Background: Mesalamine and thiopurines (6-mercaptopurine and azathioprine) have been shown to increase the risk of developing acute pancreatitis in inflammatory bowel disease (IBD) patients. Tumor necrosis factor-α (TNF-α) inhibitors have been shown to protect against pancreatitis in animal models. Objective: To determine the risk of pancreatitis when comparing thiopurine monotherapy, mesalamine monotherapy, and thiopurine and mesalamine dual therapy to identical treatments but with the addition of a TNF-α inhibitor.

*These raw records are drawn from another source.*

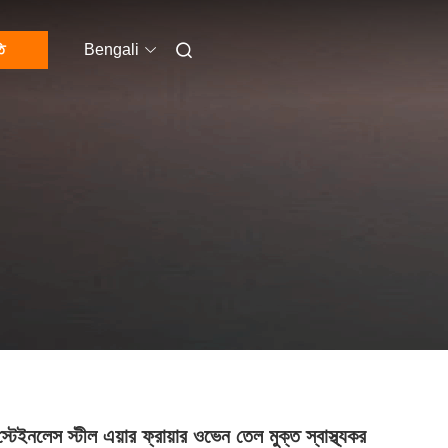
ি
Bengali
টেইনলেস স্টীল এয়ার ফ্রায়ার ওভেন তেল মুক্ত স্বাস্থ্যকর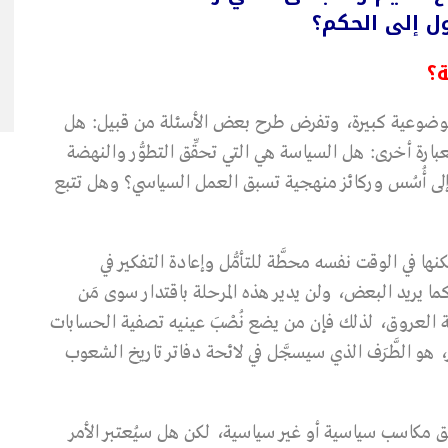
ل إلى الحكم؟
؟
 بموضوعية كبيرة، وتفرض طرح بعض الأسئلة من قبيل: هل
ارة أخرى: هل السياسة هي التي تحقِّق التطوُّر والنهضة
إلى أُسُس وركائز منهجية تسبق العمل السياسي؟ وهل تتبع
ها في الوقت نفسه محطَّة للتأمُّل وإعادة التفكير في
ما يريد البعض، ولن يدير هذه المرحلة باقتدار سوى مَن
ة العروق، لذلك فإن من يضع نُصْبَ عينيه تصفية الحسابات
 هو الطَّرَف الذي سيسجَّل في لائحة دفاتر تاريخ الشعوب
ق مكاسب سياسية أو غير سياسية، لكن هل سيُعتبر الأمر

Methods: Using a case-control design, the Food and Drug Administration Adverse Event Reporting System was queried for cases of pancreatitis and control reactions in IBD patients on a thiopurine or mesalamine. The proportional reporting ratio method was used to compare the different therapy regimens with the same regimen combined with a TNF-α inhibitor. Results: In all, 549 cases and controls were identified. When comparing thiopurine monotherapy with thiopurines combined with a TNF-α inhibitor, the odds of pancreatitis were lower in those on combination therapy (odds ratio [OR] = 0.04; 95% CI = 0.01-0.12). A similar trend was seen when comparing mesalamine monotherapy to mesalamine combined with a TNF-α inhibitor (OR = 0.08; 95% CI = 0.04-0.14) and when comparing those on both a thiopurine and mesalamine with those on all 3 therapies (OR = 0.04; 95% CI = 0.01-0.16). Conclusions: Combination therapy with TNF-α inhibitors appears to be associated with a lower risk of pancreatitis in IBD patients on mesalamine, thiopurines, or a combination of both. Physicians should consider using TNF-α inhibitors in those with the greatest risk of pancreatitis, although prospective studies are needed.